Raspberry ripple Swiss roll

This raspberry ripple Swiss roll looks impressive, yet is surprisingly easy to make. Equipment: you will need a 33x 23cm/13 x 9in Swiss roll tin and an electric whisk.


  • flavorless oil or butter, for greasing
  • 3 large free-range eggs
  • 75g/2½oz caster sugar, plus 3 tbsp for sprinkling
  • 75g/2½oz self-raising flour

For the filling

  • 150ml/¼ pint double cream
  • 75g/2½oz raspberry jam


  1. Preheat the oven to 220C/200C Fan/Gas 7. Grease a 33 x 23cm/13 x 9in Swiss roll tin and line with baking paper.
  2. In a large mixing bowl, whisk the eggs and sugar together at high speed for about 5 minutes until very pale, thick, and fluffy. The beaters will leave a ribbon-like trail of the mixture when lifted from the bowl.
  3. Sift the flour over the mixture and gently fold it in using a large metal spoon. Pour the mixture into the prepared tin and use a spatula to spread it evenly into the corners. Bake for 8–10 minutes, until lightly golden and firm to the touch.
  4. While the sponge is baking, A rectangle of baking paper slightly larger than the Swiss roll tin. Lay it on a work surface and sprinkle with 2 tablespoons of caster sugar. Turn the sponge out onto the sugar-dusted paper, then carefully peel off the baking paper.
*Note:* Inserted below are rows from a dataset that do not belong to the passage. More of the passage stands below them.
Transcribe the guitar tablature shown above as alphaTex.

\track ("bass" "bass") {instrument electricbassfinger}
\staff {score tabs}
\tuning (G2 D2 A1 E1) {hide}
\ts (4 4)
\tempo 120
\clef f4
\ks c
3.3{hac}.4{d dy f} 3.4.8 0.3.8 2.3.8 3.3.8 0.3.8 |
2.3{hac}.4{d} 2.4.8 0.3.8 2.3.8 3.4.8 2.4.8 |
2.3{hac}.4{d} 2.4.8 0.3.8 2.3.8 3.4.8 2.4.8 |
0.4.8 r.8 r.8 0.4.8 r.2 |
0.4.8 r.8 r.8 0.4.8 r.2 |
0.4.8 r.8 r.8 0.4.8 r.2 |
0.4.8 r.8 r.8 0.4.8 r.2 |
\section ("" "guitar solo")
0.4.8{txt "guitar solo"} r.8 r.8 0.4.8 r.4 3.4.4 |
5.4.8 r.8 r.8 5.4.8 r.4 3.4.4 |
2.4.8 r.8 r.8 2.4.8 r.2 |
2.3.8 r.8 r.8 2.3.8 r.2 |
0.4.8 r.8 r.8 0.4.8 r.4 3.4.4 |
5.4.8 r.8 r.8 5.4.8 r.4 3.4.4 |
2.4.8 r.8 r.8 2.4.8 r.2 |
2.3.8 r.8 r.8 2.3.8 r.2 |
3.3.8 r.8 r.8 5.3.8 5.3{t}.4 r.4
Cool the sponge in the fridge for 10 minutes.
  5. Whisk the cream to soft peaks. Spread it evenly over the cooled sponge, leaving a 2.5cm/1in the border at one of the shorter ends. Dot the jam over the cream and swirl it through to make a ripple pattern.
  6. Starting at a short end, roll up the sponge, finishing at the end with less cream. Transfer the Swiss roll to a serving plate. Sprinkle with a further 1 tablespoon of caster sugar.